Walk through the six steps of a tool-use round-trip and point to where control leaves the model. (§2 — define, decide, emit (still inside the model), then the seam: execute and observe happen in the orchestrator, then the model processes the result. Everything after the emitted call is ordinary, untrusted-input software.)
Why is a tool gated only by a sentence in the system prompt a security bug? (§5 — the prompt is model context, not an enforcement boundary; the model can be argued out of it. Permissions and validation must run in the orchestrator outside the model.)
The model returns a final answer right after requesting a tool, without waiting. What went wrong? (§2 — hallucinated observation; the loop did not force a real result into context before the next step, so the model invented the tool output.)
Your agent's token bill is 30× higher than expected on file-heavy tasks. First thing to check? (§4 — observation size. Fat observations are re-sent every turn and re-paid per retry; switch read_file to read_file_slice and trim observations to what the next decision needs.)
Why does the book make an unknown stock ticker raise an error instead of returning null? (§3 — the error shape is part of the contract; a clean typed error becomes a recoverable observation ("I couldn't find that price") instead of the model inventing a number.)

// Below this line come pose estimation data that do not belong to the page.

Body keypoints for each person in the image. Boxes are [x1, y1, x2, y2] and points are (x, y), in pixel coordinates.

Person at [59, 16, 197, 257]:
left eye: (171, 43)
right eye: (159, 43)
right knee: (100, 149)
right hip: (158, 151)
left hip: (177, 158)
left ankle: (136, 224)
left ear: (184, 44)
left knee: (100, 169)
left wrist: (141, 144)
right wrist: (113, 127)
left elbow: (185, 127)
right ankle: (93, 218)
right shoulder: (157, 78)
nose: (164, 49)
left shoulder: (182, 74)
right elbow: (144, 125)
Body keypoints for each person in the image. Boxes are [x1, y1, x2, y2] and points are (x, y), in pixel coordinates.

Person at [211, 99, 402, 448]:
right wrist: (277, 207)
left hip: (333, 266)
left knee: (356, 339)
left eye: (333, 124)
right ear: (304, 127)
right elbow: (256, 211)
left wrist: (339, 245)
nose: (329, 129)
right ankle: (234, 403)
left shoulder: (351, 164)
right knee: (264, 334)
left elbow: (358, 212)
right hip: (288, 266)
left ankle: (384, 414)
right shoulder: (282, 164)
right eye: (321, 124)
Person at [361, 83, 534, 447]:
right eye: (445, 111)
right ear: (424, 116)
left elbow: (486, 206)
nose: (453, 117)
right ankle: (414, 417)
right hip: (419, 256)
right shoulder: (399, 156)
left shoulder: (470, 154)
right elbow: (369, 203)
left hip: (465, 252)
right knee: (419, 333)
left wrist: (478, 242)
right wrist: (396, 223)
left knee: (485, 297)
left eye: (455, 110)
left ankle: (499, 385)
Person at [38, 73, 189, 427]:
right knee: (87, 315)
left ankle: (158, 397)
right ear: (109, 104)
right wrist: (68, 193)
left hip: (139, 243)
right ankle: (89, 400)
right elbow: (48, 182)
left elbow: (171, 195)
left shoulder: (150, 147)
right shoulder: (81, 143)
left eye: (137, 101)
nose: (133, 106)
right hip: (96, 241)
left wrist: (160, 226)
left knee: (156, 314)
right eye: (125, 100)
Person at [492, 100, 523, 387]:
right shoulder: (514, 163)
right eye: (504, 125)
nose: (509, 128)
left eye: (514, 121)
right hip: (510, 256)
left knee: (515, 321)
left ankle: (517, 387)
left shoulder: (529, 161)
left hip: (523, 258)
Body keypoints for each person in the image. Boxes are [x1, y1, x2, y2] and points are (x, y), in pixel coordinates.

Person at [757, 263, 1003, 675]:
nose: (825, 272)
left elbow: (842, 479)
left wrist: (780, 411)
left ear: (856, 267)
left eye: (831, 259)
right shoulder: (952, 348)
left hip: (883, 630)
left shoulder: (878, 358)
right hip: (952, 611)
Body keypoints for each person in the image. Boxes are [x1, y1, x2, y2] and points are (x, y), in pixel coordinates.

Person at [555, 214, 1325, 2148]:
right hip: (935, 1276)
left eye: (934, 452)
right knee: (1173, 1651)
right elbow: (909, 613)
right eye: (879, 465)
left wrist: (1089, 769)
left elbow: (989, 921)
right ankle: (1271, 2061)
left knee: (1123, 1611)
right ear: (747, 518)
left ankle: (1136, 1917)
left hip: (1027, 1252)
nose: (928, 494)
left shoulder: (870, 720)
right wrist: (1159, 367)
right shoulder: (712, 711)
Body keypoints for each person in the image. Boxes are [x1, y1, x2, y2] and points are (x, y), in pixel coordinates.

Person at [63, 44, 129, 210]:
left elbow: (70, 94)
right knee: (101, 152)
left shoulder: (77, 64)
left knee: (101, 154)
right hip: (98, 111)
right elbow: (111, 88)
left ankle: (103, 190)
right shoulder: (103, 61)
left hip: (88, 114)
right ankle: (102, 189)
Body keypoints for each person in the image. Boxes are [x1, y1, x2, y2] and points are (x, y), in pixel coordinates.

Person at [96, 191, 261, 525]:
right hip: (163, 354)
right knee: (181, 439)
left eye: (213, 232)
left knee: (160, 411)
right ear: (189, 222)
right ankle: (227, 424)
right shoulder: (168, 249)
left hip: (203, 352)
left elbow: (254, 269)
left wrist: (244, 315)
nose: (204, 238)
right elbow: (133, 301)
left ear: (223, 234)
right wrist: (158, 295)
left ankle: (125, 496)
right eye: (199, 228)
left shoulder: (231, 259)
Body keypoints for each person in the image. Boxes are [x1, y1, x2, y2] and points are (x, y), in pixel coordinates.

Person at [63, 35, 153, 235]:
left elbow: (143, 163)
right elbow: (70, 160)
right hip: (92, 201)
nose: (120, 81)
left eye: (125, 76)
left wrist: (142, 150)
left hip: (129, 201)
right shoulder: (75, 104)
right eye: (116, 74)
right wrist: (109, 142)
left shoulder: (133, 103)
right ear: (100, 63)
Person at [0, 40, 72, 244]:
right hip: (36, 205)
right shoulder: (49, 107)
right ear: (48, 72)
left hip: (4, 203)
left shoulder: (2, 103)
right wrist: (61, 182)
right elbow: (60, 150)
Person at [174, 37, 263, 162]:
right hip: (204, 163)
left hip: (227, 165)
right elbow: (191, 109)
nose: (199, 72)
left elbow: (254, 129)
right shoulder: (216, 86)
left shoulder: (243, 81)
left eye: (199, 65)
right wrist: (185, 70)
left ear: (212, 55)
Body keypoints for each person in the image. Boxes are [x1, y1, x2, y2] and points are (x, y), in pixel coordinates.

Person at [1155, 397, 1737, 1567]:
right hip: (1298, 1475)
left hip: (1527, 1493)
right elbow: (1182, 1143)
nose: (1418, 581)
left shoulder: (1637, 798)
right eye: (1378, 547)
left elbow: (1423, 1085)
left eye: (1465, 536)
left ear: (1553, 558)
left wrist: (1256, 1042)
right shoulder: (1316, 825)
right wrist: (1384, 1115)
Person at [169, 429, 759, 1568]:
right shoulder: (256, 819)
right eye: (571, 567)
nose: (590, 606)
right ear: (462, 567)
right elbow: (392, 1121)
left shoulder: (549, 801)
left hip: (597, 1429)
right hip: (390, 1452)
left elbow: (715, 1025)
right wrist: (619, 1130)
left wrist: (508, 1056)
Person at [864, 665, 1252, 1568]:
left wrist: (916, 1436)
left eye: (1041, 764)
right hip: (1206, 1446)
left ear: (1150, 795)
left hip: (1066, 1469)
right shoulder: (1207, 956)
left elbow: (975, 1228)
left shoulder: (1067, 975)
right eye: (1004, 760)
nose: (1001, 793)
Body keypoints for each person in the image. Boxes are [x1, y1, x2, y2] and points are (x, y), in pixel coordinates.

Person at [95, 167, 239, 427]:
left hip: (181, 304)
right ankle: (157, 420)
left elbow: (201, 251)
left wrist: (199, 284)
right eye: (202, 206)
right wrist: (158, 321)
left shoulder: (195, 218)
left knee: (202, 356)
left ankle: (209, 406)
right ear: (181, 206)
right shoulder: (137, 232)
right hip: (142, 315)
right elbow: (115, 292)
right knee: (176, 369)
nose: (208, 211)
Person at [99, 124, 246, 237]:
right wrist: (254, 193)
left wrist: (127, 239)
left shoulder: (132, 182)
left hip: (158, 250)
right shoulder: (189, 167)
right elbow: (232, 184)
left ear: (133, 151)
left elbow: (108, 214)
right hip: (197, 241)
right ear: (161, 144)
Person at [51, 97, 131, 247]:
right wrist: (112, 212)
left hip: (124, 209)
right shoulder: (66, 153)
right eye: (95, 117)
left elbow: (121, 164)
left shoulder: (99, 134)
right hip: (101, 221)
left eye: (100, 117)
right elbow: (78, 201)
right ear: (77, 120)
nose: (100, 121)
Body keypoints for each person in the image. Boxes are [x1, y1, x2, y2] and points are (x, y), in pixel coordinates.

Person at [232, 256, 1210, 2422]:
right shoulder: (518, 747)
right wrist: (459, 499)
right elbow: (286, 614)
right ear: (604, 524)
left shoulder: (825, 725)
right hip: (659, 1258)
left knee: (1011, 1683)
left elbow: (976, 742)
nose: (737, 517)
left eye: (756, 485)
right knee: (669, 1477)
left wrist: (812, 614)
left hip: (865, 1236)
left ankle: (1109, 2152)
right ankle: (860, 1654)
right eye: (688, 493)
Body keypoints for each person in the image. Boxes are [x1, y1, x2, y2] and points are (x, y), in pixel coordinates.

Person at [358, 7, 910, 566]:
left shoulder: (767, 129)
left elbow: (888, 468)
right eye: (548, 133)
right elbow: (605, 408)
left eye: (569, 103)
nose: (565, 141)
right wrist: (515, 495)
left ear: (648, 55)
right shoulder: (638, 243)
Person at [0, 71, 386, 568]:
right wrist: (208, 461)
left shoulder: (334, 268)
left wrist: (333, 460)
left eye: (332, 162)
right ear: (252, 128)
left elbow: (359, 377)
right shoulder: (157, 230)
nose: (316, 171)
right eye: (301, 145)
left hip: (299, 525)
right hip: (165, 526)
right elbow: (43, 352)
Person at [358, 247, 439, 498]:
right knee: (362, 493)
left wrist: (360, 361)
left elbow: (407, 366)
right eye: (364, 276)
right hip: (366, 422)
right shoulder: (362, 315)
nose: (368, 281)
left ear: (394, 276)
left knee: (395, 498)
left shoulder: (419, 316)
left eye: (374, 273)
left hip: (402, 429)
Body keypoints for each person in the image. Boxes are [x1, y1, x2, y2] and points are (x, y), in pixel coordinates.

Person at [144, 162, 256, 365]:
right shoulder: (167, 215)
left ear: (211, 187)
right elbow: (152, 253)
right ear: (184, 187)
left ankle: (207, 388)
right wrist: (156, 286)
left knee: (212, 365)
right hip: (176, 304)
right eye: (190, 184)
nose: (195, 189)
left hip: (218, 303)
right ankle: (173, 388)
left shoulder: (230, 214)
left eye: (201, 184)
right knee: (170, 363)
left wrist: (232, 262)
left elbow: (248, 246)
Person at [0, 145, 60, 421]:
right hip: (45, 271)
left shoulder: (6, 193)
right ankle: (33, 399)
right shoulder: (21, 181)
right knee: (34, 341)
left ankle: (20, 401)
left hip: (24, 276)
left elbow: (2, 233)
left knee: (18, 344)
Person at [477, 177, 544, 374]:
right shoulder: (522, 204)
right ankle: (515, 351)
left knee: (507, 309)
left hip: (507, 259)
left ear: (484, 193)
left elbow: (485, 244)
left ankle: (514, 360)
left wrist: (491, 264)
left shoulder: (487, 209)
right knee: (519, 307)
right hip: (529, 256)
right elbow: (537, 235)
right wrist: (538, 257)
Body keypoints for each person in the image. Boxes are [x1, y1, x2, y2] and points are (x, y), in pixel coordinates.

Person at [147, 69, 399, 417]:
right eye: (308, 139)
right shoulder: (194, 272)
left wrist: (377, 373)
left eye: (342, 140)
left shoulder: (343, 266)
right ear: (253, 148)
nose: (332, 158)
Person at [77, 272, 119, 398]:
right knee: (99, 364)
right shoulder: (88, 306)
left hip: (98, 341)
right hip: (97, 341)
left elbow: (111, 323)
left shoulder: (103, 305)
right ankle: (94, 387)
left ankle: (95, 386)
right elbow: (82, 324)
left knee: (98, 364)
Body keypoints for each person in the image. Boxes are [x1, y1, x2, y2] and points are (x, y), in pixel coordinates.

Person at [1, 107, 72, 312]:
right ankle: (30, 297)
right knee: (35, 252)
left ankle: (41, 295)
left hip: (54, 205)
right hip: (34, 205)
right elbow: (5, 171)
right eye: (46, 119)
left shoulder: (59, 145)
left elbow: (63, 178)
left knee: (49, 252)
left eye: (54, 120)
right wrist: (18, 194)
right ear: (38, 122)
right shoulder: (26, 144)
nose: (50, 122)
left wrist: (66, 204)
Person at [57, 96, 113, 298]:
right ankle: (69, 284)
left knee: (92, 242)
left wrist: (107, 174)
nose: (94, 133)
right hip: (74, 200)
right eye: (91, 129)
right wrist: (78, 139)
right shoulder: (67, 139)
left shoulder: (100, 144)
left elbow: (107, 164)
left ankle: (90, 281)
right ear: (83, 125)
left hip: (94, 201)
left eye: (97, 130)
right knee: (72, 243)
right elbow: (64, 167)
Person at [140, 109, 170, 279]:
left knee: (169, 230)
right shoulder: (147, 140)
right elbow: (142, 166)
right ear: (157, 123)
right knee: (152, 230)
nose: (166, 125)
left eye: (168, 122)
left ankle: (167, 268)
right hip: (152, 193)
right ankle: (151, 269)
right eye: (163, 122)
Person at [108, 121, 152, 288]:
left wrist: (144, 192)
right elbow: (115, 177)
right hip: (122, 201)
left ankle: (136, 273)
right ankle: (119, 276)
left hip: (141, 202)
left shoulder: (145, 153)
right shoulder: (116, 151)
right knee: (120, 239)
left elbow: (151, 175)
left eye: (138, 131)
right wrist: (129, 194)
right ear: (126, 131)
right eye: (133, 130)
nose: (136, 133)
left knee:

What's the difference between plain function calling and a Vertex AI Extension? (§3 — same pattern, different owner of execution: function calling hands the structured request back to your client to run; an Extension auto-executes it on the platform with built-in enterprise security.)
How would you decide whether an agent action needs human approval? (§3, §5 — by its side-effect class; read-only runs freely, reversible writes are logged, irreversible actions route through request_approval and lesson 15's human-in-the-loop gate.)